Start of Data shown

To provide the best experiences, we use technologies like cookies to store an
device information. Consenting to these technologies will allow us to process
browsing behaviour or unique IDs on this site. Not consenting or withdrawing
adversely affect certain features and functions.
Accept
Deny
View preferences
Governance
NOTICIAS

End of Data shown

Problem to work on
Lines above that include the string "technologies" need to be copied.

Exercise answer
To provide the best experiences, we use technologies like cookies to store an
device information. Consenting to these technologies will allow us to process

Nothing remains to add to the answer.